Незадолго до дебюта Мары в Сент-Луисе Джоко дал ей медный браслет и сказал, чтобы она надела его на левое запястье и выступала с ним.

— Пусть публика думает, что он скрывает шрам от веревки. Трюк заключается в том, чтобы зрители поняли, как сложно дается тебе кажущаяся легкость.

— Но он будет натирать, — возразила Мара.

— Когда я падаю на задницу, мне тоже больно. Ты видела, сколько раз канатоходцы срываются с каната, чтобы, стиснув зубы, снова и снова взбираться на него? Все это и зовется цирком! Как публика узнает, что номер чрезвычайно сложен, если ты будешь исполнять его с легкостью? Я получаю побои при каждом своем выходе на арену. Печально! Маленького клоуна колошматят здоровенные детины. Но я все равно продолжаю выходить на арену. Это — цирк. Если ты убедишь публику, что бланши причиняют тебе боль и ты страдаешь, она простит тебе то, что у других гимнасток номера сложнее, моя дорогая.

Слова Джоко заставили Мару задуматься. Мару не надо было убеждать, что она во многом уступает другим гимнасткам. Но, может быть, она все-таки способна показать публике кое-что стоящее?

На следующее утро в столовой Мара попросила у Куки, толстого циркового повара, кусочек сырой печенки. На его лице не отразилось ни капельки удивления, и Мара подумала, что после стольких лет, проведенных в цирке, он уже ничему не удивляется.

Она переоделась в белый атласный костюм для выступления, загримировалась и, убедившись, что никто не обращает на нее внимания, осторожно достала кусочек печенки и засунула его под браслет.

— Ты потрясающе выглядишь! — восхищенно приветствовала ее Кланки. — Старушка Мэй вложила все свое умение в твой костюм.
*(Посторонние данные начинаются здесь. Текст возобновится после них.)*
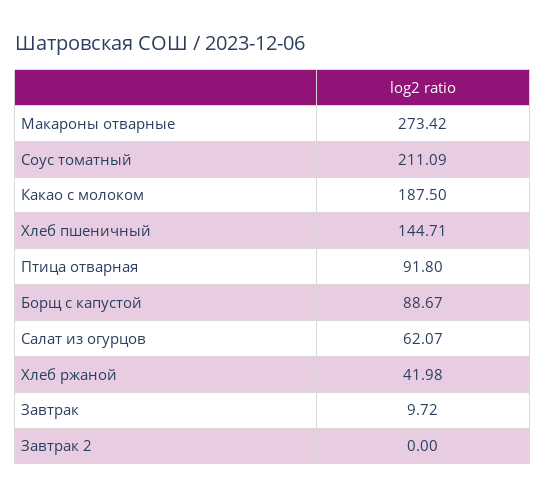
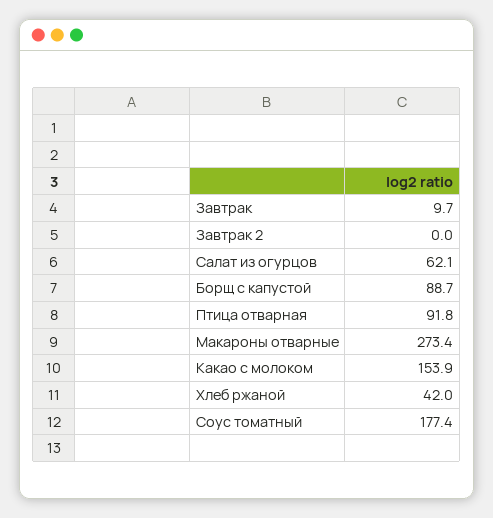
Соус томатный: 211.09 -> 177.4
Какао с молоком: 187.5 -> 153.9
Хлеб пшеничный: 144.71 -> none

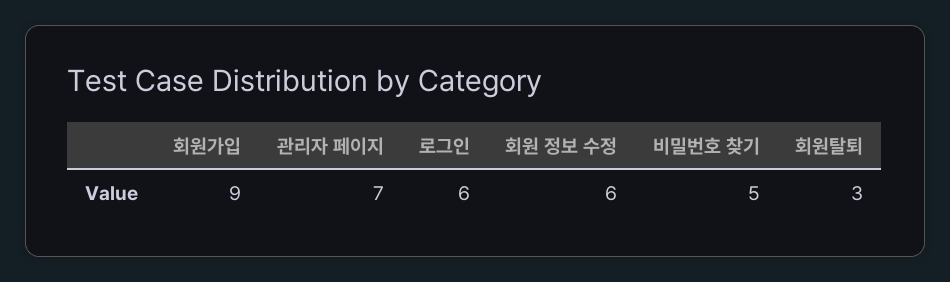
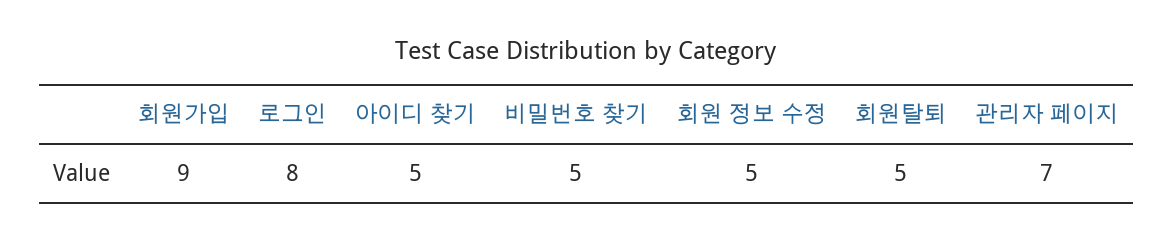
로그인: 6 -> 8
회원 정보 수정: 6 -> 5
회원탈퇴: 3 -> 5
아이디 찾기: none -> 5

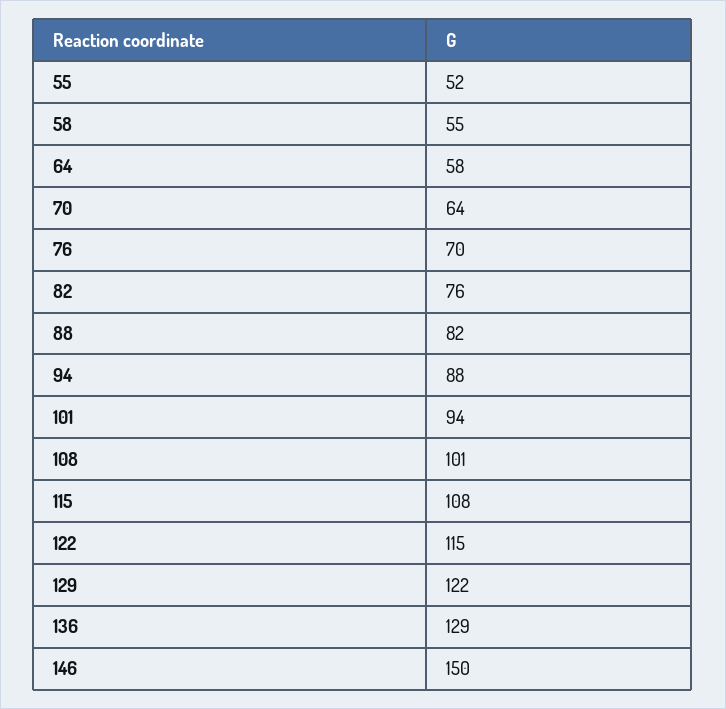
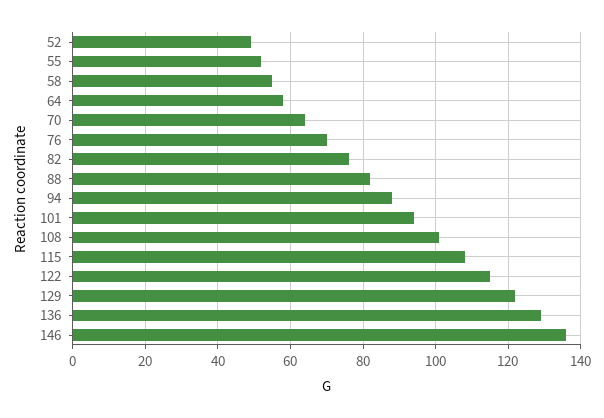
146: 150 -> 135
52: none -> 50

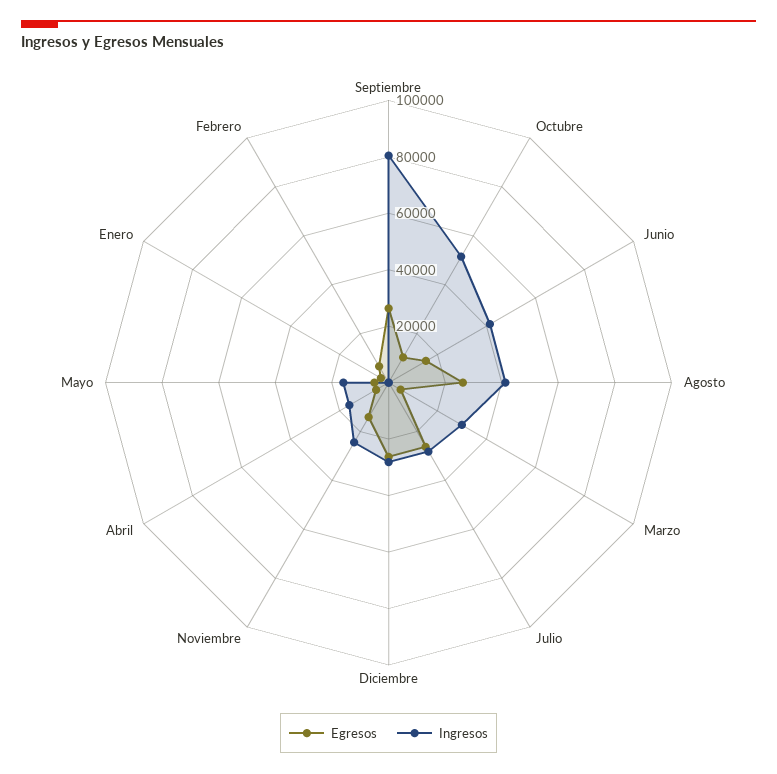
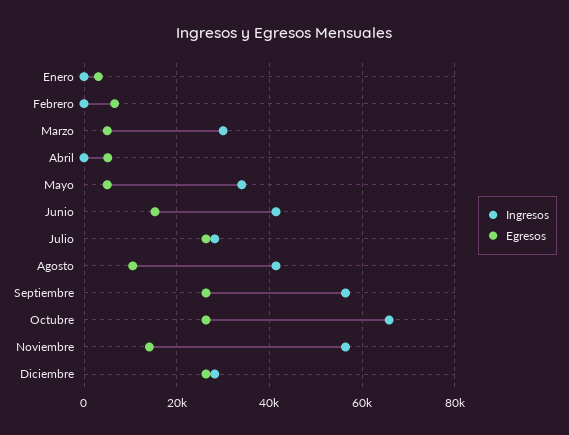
Ingresos, Septiembre: 80000 -> 56000
Egresos, Octubre: 10000 -> 26000
Ingresos, Octubre: 50000 -> 66000
Egresos, Agosto: 25000 -> 10000
Ingresos, Noviembre: 25000 -> 56000
Ingresos, Abril: 15000 -> 0
Ingresos, Mayo: 15000 -> 34000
Мара выглядела в нем повзрослевшей. Когда она в первый раз примеряла его, то была поражена своим сходством с той самой первой гимнасткой, которая вселила в ее душу мечту о цирке. Еще секунда — и из ее глаз брызнули слезы, Маре даже пришлось отвернуться от костюмерши, чтобы та не поняла их превратно.
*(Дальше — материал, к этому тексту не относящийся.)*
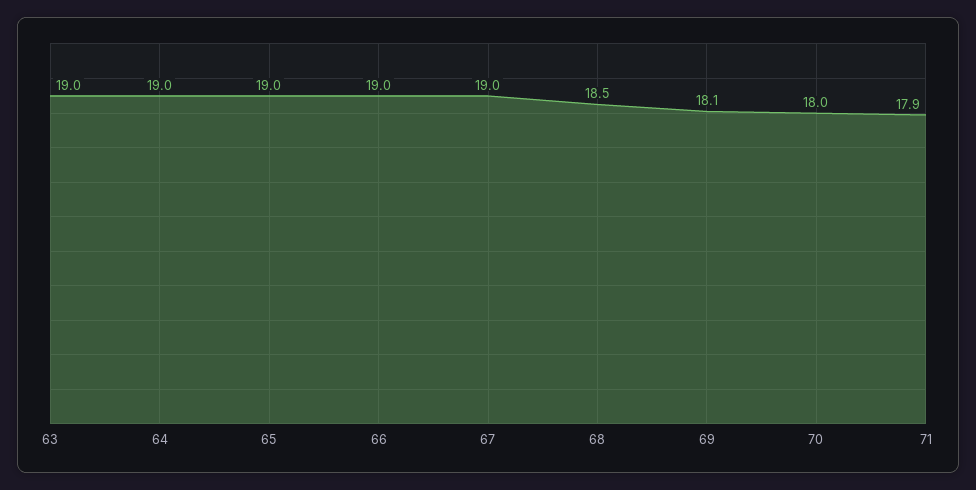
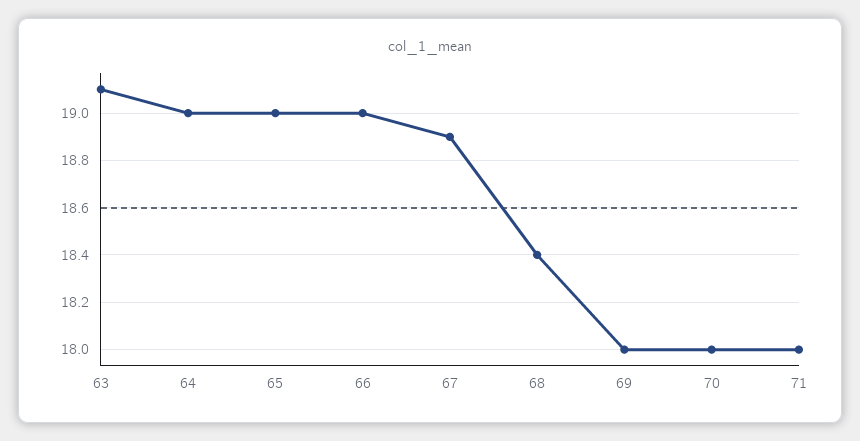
63: 19 -> 19.1
67: 19 -> 18.9
68: 18.5 -> 18.4
69: 18.1 -> 18
71: 17.9 -> 18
— Спасибо тебе за все, Кланки, — произнесла Мара. Эти слова она выговорила как-то нескладно — она ведь не привыкла кого-то благодарить. — Если тебе когда-нибудь понадобится моя помощь — только скажи…

— У меня есть все, — весело ответила Кланки. — Мы с Джонни встречаемся сегодня после вечернего представления. Он хочет что-то сказать мне. Говорит, что очень важное. — Она неожиданно обняла Мару и прошептала ей на ухо: — Я думаю, он подарит мне кольцо. Господи, как же я счастлива, Мара!
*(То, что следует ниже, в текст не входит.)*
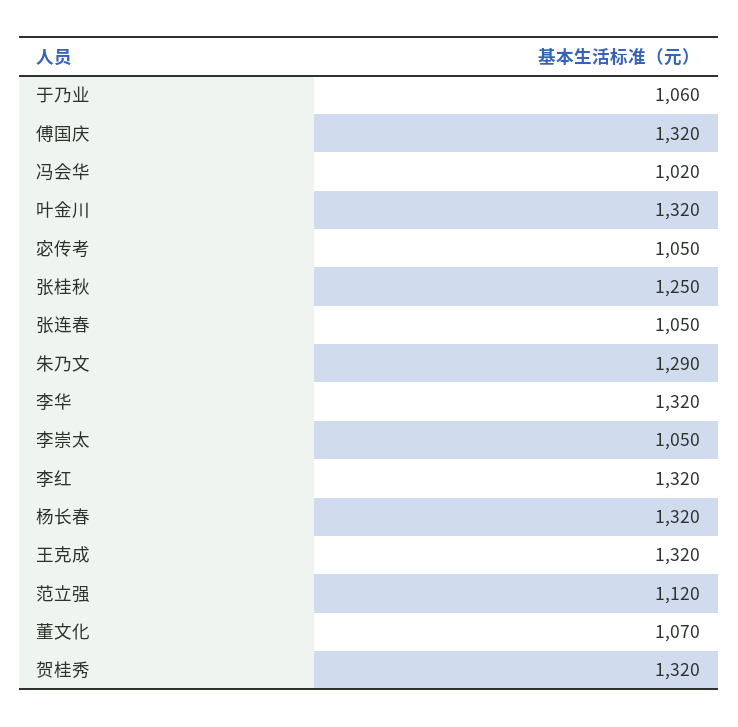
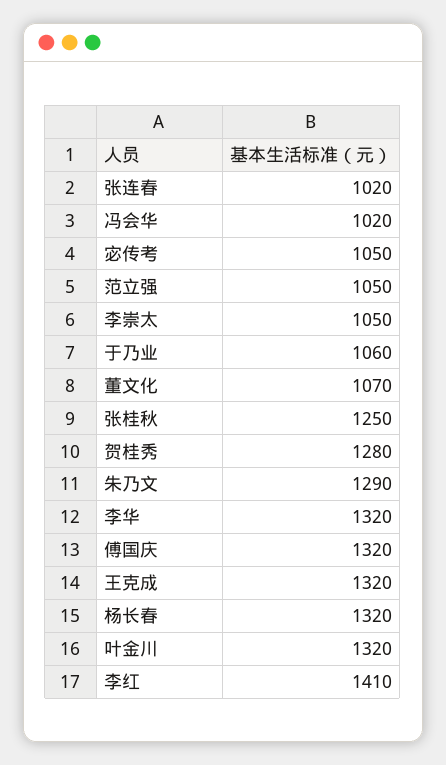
张连春: 1050 -> 1020
李红: 1320 -> 1410
范立强: 1120 -> 1050
贺桂秀: 1320 -> 1280

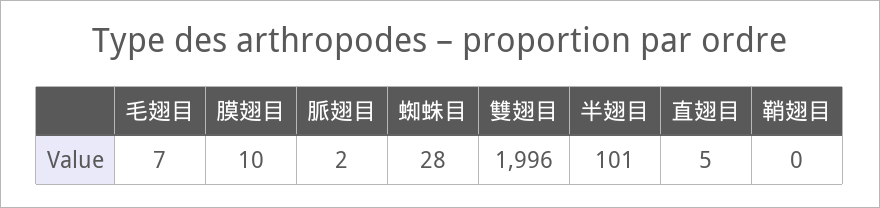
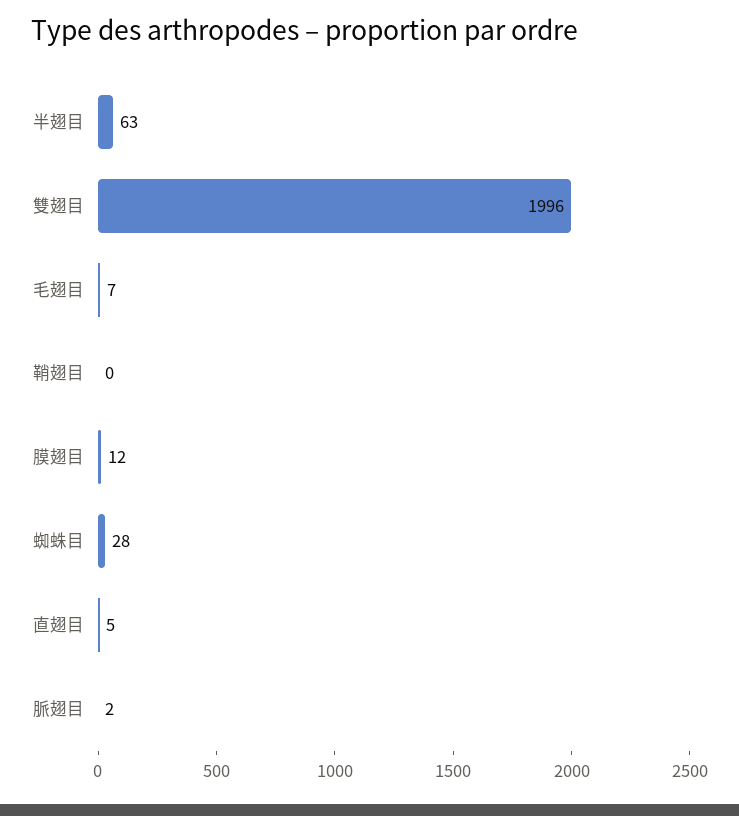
膜翅目: 10 -> 12
半翅目: 101 -> 63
Мара с сомнением посмотрела на нее. Может, Джонни хочет взять Кланки с собой в цирк Лэски? Может, Джоко ошибался насчет Джонни? В конце концов, это не ее дело, она лишь надеется, что сегодня Кланки действительно получит кольцо.

Стоя за кулисами в ожидании своего выхода, Мара рассматривала публику. Несмотря на то что сегодня обещали дождь, зал был заполнен до отказа.

Сквозь звуки музыки пробивался людской гул. Маре показалось, что сегодня было шумнее обычного. На дешевых местах возникла небольшая потасовка, и несколько «мальчиков мистера Сэма», которые следили за порядком во время представлений, быстро утихомирили разбушевавшихся зрителей.

Аплодисменты, которыми было встречено появление на арене кордебалета, быстро увяли, и восторг Мары сменился беспокойством.

Джоко в смешном костюме прошелся по арене, несколько раз кувыркнулся, затем отвесил низкий поклон и бросил шляпу к ногам Мары. Интересно, этим он желал ей удачи или предупреждал, что публика настроена неблагожелательно?